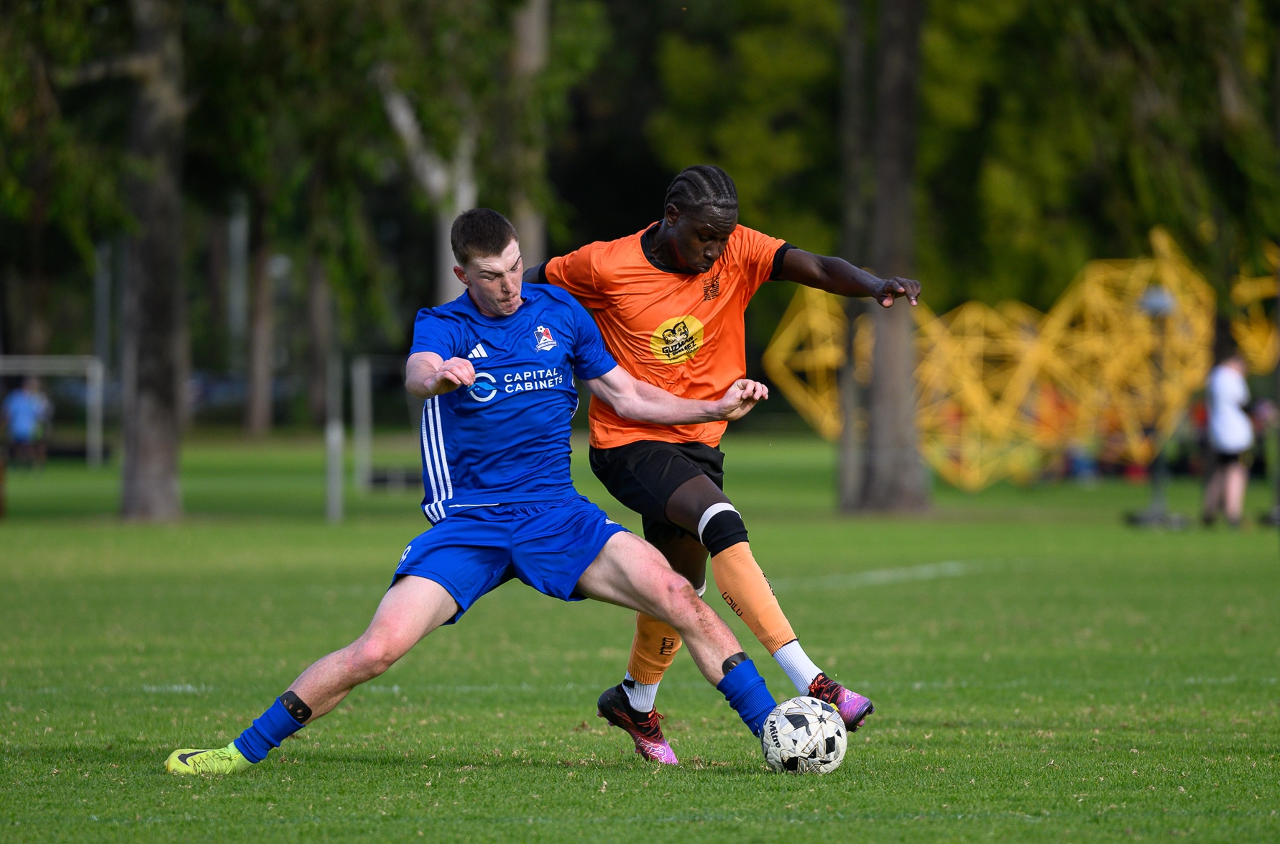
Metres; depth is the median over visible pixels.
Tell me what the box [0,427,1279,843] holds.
grass field
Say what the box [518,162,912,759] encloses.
man
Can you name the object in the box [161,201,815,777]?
man
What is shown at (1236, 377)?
person
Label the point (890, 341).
tree
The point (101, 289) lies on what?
pole
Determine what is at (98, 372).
soccer goal
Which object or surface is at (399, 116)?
tree
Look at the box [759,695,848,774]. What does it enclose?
soccer ball
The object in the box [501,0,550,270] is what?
tree
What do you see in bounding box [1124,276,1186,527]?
lamp post
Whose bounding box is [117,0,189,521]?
tree
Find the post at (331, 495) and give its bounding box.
[324,350,344,521]
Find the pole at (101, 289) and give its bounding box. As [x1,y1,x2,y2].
[93,238,112,375]
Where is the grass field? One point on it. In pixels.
(754, 773)
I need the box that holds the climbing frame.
[768,226,1279,489]
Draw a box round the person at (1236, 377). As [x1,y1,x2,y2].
[1199,349,1254,527]
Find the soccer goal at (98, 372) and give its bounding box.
[0,354,104,466]
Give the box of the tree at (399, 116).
[378,63,480,307]
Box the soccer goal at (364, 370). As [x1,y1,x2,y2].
[352,352,425,491]
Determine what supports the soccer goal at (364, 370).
on the grass field
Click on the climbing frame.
(1085, 284)
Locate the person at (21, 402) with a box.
[2,375,52,468]
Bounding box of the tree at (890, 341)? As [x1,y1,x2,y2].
[835,0,928,514]
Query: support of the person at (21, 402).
on the grass field
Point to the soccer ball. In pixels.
(805, 741)
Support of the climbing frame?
on the grass field
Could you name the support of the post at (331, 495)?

(Exercise aim)
Every record above should be written out again exactly; the pictures stay out of the copy.

(Solution to the problem)
Metres; depth is the median over visible pixels.
Tell me what the box [0,427,1279,843] holds.
grass field
Say what the box [518,162,912,759] encloses.
man
Can you name the object in the box [161,201,815,777]?
man
What is shown at (1236, 377)?
person
Label the point (890, 341).
tree
The point (101, 289) lies on what?
pole
Determine what is at (98, 372).
soccer goal
Which object or surface is at (399, 116)?
tree
Look at the box [759,695,848,774]. What does it enclose?
soccer ball
The object in the box [501,0,550,270] is what?
tree
What do you see in bounding box [1124,276,1186,527]?
lamp post
Whose bounding box is [117,0,189,521]?
tree
Find the post at (331, 495) and give its bounding box.
[324,350,344,521]
Find the pole at (101, 289) and give its bounding box. As [x1,y1,x2,y2].
[93,238,112,375]
Where is the grass field? One point on it. In pixels.
(754, 773)
I need the box that holds the climbing frame.
[768,226,1279,489]
Draw a box round the person at (1236, 377). As [x1,y1,x2,y2].
[1199,349,1254,527]
Find the soccer goal at (98, 372) and give its bounding box.
[0,354,104,466]
Give the box of the tree at (399, 116).
[378,63,480,307]
Box the soccer goal at (364, 370). As [x1,y1,x2,y2].
[352,352,425,491]
Determine what supports the soccer goal at (364, 370).
on the grass field
Click on the climbing frame.
(1085, 284)
Locate the person at (21, 402) with a box.
[2,375,52,468]
Bounding box of the tree at (890, 341)? As [x1,y1,x2,y2].
[835,0,928,514]
Query: support of the person at (21, 402).
on the grass field
Point to the soccer ball. In pixels.
(805, 741)
Support of the climbing frame?
on the grass field
Could you name the support of the post at (331, 495)?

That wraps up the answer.